# Strangest trade in NBA history: Portland/Pacers



## MillerTime (Jul 6, 2003)

I read this from a pretty interesting article on ESPN.com, they had some of the most "interesting and unique" NBA stories. One of the stories was "the weirdest NBA trade" and we were the ones who won it. Take a look for your self, i don't ever remember hearing the details about it, but i do remember hearing something about this, but here it is....

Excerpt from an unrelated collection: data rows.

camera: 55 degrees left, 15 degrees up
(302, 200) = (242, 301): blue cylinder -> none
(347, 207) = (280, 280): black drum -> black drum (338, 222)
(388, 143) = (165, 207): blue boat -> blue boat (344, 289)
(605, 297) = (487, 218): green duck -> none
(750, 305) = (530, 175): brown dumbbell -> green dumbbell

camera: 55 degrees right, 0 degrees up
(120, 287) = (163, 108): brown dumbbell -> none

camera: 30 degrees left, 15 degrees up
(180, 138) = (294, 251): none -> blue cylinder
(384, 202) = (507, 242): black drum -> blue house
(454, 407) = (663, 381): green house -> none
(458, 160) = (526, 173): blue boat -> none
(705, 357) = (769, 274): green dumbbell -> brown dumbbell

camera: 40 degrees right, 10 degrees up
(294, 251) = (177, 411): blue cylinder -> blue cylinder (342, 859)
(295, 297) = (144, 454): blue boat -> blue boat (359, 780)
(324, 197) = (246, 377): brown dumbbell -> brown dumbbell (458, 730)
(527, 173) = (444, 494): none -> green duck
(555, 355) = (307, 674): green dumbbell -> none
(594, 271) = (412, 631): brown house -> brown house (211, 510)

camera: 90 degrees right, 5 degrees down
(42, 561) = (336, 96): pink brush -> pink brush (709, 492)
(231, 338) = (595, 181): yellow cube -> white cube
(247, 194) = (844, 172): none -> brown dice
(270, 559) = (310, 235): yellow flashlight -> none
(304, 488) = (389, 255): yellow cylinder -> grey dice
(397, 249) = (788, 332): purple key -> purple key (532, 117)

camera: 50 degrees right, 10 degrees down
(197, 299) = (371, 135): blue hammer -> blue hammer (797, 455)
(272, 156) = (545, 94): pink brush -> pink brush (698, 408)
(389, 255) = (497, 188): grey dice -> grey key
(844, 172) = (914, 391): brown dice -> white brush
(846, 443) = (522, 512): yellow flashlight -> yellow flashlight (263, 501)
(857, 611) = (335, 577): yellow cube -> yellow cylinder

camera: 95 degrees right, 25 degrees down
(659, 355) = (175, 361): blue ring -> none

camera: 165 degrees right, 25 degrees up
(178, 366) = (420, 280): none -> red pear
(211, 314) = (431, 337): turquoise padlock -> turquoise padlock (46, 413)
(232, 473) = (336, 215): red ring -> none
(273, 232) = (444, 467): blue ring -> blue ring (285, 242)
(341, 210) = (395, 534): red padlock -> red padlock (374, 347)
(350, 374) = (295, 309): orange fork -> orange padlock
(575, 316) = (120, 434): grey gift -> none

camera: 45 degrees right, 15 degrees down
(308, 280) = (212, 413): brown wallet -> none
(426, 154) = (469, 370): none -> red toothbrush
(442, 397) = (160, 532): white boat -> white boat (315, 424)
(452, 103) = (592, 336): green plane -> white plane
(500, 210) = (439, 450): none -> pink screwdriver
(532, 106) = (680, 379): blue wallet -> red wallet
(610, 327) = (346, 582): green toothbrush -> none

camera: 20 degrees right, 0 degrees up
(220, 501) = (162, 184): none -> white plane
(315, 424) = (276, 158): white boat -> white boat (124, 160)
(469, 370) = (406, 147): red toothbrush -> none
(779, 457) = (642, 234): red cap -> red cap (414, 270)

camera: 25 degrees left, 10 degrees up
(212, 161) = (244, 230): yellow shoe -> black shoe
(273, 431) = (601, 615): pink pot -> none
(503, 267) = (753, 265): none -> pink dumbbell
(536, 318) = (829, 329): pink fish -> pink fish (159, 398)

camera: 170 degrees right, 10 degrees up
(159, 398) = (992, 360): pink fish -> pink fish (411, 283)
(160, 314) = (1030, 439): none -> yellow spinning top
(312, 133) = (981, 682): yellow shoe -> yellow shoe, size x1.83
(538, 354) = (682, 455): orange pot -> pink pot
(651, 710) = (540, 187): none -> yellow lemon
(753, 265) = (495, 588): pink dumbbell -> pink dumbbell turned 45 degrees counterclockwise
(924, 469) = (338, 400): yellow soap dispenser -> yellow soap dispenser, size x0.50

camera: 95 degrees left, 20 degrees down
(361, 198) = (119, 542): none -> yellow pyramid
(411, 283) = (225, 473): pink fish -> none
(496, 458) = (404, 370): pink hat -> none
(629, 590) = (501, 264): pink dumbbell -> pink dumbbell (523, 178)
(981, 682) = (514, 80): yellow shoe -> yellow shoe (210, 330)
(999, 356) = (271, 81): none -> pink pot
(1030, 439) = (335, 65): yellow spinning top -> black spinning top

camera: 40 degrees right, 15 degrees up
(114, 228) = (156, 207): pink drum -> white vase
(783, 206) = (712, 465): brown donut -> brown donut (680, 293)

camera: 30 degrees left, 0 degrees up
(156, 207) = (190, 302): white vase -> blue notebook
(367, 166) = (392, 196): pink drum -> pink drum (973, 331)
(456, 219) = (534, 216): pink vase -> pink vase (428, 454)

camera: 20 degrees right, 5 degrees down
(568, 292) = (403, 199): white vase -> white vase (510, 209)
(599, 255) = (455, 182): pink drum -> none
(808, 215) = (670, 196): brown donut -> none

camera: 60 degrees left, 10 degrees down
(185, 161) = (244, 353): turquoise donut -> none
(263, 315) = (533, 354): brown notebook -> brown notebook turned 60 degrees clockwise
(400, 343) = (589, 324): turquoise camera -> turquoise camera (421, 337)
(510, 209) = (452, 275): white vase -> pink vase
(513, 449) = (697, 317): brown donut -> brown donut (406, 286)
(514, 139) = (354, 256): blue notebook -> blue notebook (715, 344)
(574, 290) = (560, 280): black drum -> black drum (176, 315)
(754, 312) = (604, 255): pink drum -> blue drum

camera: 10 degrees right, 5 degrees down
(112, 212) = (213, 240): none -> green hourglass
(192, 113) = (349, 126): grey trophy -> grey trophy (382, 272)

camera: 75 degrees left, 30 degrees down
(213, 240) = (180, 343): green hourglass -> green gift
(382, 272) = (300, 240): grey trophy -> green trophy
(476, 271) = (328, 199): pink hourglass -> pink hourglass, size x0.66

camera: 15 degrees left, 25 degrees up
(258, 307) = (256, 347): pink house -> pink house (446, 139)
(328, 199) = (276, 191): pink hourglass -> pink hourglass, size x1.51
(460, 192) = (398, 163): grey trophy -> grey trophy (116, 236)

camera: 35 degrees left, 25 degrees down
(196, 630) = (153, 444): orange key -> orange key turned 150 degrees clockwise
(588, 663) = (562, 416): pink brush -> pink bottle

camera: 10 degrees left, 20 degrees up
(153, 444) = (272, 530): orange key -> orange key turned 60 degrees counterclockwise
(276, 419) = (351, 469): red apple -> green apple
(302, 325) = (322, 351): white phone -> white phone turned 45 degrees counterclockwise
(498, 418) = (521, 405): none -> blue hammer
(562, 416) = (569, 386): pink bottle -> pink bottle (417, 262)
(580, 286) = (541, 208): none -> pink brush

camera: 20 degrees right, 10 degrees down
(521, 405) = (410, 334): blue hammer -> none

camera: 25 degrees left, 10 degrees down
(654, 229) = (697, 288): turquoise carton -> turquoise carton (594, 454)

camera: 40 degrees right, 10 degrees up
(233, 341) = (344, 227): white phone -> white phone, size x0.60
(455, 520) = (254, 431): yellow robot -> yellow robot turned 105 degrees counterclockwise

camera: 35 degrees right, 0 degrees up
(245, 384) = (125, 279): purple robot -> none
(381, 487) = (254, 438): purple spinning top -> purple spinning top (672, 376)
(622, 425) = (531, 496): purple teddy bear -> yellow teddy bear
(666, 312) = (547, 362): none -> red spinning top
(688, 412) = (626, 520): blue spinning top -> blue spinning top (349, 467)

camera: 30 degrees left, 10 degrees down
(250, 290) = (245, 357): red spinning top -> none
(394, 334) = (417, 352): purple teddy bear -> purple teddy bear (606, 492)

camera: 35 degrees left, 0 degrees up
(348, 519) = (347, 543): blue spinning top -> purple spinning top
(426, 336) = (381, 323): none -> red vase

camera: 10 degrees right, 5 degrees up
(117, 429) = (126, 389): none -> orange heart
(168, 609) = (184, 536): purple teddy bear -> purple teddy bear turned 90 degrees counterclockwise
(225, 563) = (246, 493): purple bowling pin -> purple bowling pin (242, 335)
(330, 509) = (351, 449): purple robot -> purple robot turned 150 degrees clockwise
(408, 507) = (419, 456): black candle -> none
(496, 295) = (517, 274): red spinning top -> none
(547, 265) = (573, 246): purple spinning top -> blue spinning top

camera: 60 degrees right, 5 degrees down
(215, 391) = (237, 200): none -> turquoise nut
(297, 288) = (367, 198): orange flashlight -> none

> *Only team to trade a player for a consultant's advice
> Indiana Pacers, Jan. 7, 1983
> 
> Jon Spoelstra earned a reputation as a marketing guru during 11 years as the Senior Vice President/General Manager of the Portland Trail Blazers. During his tenure with the team, there wasn' a game that wasn't sold out.
> ...


Link: http://sports.espn.go.com/nba/news/story?id=2147522

haha i just thought that was really funny. Could you imagine if that happened in today's sports? lol


----------



## PaCeRhOLiC (May 22, 2005)

LOL...Wow that's really crazy, a vet player for someone's time and advice, now I've seen it all..........




*Go PaCeRs!!!!!!!!*


----------



## Grangerx33 (Mar 9, 2004)

AHAHAHAHA great find, that is too funny. :clap:


----------



## Banjoriddim (Aug 14, 2004)

what can I say... just wow. thanks for posting it MillerTime.


----------